Dataset entries:
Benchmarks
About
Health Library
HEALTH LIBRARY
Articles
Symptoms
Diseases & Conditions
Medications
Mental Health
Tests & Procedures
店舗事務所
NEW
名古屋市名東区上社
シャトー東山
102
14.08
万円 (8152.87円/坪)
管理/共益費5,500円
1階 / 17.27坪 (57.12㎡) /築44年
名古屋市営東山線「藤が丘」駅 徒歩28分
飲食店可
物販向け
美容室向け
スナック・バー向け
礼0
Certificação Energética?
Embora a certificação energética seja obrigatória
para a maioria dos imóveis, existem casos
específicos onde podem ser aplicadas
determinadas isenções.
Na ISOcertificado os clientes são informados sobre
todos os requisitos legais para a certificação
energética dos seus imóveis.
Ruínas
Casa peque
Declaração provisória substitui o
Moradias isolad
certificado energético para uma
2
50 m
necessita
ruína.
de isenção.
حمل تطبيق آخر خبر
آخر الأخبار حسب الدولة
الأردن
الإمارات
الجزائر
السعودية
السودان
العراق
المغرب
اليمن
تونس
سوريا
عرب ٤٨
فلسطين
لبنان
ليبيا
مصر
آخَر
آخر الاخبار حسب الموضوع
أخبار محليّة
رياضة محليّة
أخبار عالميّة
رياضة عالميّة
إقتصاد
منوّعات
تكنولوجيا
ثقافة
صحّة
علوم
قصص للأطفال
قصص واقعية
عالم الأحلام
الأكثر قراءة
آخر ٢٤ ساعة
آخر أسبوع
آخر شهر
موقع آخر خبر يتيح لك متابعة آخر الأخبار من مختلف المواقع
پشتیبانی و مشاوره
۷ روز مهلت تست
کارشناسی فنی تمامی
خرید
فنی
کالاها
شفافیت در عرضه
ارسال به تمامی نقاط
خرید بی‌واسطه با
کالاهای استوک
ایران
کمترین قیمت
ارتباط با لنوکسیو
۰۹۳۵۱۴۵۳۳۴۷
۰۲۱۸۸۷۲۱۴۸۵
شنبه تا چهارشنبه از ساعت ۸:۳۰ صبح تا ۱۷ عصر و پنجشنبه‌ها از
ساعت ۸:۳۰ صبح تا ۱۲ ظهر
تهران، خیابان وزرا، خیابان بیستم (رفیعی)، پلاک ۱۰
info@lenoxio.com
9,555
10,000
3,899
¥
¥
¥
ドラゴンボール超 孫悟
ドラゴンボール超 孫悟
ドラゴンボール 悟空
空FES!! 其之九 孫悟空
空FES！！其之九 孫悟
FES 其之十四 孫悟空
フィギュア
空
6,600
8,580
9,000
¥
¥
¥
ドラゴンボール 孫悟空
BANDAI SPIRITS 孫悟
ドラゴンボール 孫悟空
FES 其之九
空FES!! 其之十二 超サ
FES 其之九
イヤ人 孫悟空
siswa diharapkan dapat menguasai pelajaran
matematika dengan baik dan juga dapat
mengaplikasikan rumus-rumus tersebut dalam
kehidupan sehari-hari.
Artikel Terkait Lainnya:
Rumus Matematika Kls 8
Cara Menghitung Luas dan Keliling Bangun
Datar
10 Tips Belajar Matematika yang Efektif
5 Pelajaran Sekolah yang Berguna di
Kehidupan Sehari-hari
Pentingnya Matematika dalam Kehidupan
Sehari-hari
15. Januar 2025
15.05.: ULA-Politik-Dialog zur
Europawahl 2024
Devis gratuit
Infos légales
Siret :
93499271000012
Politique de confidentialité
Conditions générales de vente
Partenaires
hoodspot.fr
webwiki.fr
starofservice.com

PROBLEM REQUIREMENTS = Quote the records from their first line to the line with "Embora a certificação", inclusive, without adding or dropping anything.

SOLVED PROBLEM =
Benchmarks
About
Health Library
HEALTH LIBRARY
Articles
Symptoms
Diseases & Conditions
Medications
Mental Health
Tests & Procedures
店舗事務所
NEW
名古屋市名東区上社
シャトー東山
102
14.08
万円 (8152.87円/坪)
管理/共益費5,500円
1階 / 17.27坪 (57.12㎡) /築44年
名古屋市営東山線「藤が丘」駅 徒歩28分
飲食店可
物販向け
美容室向け
スナック・バー向け
礼0
Certificação Energética?
Embora a certificação energética seja obrigatória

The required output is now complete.